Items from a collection
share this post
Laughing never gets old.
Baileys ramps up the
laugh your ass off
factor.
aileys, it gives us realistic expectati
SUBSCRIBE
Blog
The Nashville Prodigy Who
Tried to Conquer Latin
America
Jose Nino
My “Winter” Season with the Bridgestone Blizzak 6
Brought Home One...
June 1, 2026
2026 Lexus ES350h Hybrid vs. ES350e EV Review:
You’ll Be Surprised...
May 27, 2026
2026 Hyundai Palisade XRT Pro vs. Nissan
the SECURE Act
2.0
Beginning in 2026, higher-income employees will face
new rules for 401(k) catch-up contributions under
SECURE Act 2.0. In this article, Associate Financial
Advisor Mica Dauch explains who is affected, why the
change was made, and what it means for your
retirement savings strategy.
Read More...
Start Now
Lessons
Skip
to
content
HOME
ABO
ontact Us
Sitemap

■ **Aim of the task**: Copy every line of all the items above verbatim, keeping each line break in place.

■ **Response**:
share this post
Laughing never gets old.
Baileys ramps up the
laugh your ass off
factor.
aileys, it gives us realistic expectati
SUBSCRIBE
Blog
The Nashville Prodigy Who
Tried to Conquer Latin
America
Jose Nino
My “Winter” Season with the Bridgestone Blizzak 6
Brought Home One...
June 1, 2026
2026 Lexus ES350h Hybrid vs. ES350e EV Review:
You’ll Be Surprised...
May 27, 2026
2026 Hyundai Palisade XRT Pro vs. Nissan
the SECURE Act
2.0
Beginning in 2026, higher-income employees will face
new rules for 401(k) catch-up contributions under
SECURE Act 2.0. In this article, Associate Financial
Advisor Mica Dauch explains who is affected, why the
change was made, and what it means for your
retirement savings strategy.
Read More...
Start Now
Lessons
Skip
to
content
HOME
ABO
ontact Us
Sitemap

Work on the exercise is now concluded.